You'll need to work with your attorney to develop a budget of your current income and expenses. So keep in mind how much you spend on housing, food, medical expenses, insurance, and other similar expenses in your household. This budget is important in developing a plan to pay your debts in chapter 13. It is also important to see whether you must file a chapter 7 or a chapter 13 case. In chapter 13, you'll spend 3-5 years paying your disposable income to a trustee. This money will be used to pay some or all of your debts. Once this is done, you'll work with your attorney to prepare your bankruptcy petition - the paper which takes you into court - and schedules which show all your assets and liabilities. You'll also complete a Statement of Financial Affairs. Tell the truth in all respects. Don't hide anything. Otherwise, you could lose your right to a discharge and may even be committing a bankruptcy crime.6

  • The "341 Meeting of Creditors"

After you file your bankruptcy petition, you'll attend a meeting with your attorney. There, you will meet a trustee, whether you file a case under chapter 7 or chapter 13. The chapter 7 trustee will want to know if you have assets he can sell to pay creditors. The chapter 13 trustee will want to know if your plan is acceptable and can be confirmed. So answer all questions completely and carefully. Always bring your social security card and a government issued photo identification card to this meeting.
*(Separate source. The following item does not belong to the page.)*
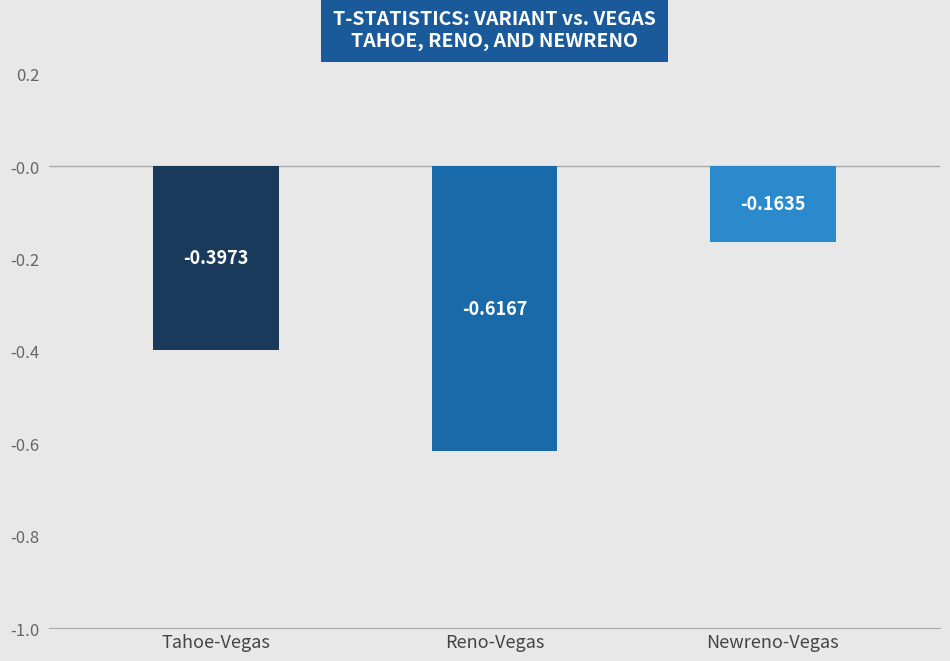

The value at Tahoe-Vegas is -0.4. True or false?

True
You will be sworn as a witness and must answer all questions truthfully.7
  • Take the financial management course

After you file your bankruptcy case, you must take another course - the financial management course - in order to receive your discharge in bankruptcy. Don't forget to do this or your case will be closed without a discharge. Then creditors will have the right to continue to collect from you even though you filed a bankruptcy case. You'll have to pay a fee of at least $250 to reopen your case, just to file the certificate of financial management course and you may have to pay additional attorney fee as well.8

  • Reaffirm Debts if Advisable

If you have a debt secured by property, it may be advisable to reaffirm that debt, either on the original terms or better terms negotiated for you or by your attorney. You'll have to sign an agreement to do so. You'll have to be able to afford to pay the reaffirmed debt. If it looks as if you won't be able to pay, you'll go to court where you will have to explain to the judge how you can afford to continue to pay. It may or may not be to your advantage to reaffirm any given debt. Discuss this with your attorney.9

  • Your Discharge - Your Credit

Keep your discharge and treat it as an important document. Send it to all of the credit reporting agencies. These are Experian, Equifax and Trans-Union. Start rebuilding your good credit by paying your obligations on time. Check your credit report 6 months after bankruptcy to be sure that old debts are no longer listed. Challenge anything that's wrong. And if need be, call your attorney and ask him to take steps to correct any errors. You will be solicited for credit card offers after bankruptcy. Accept them sparingly and never accept a credit card or other offer which you absolutely positively can afford to honor. Soon, you will be on your road to financial recovery and a fresh start.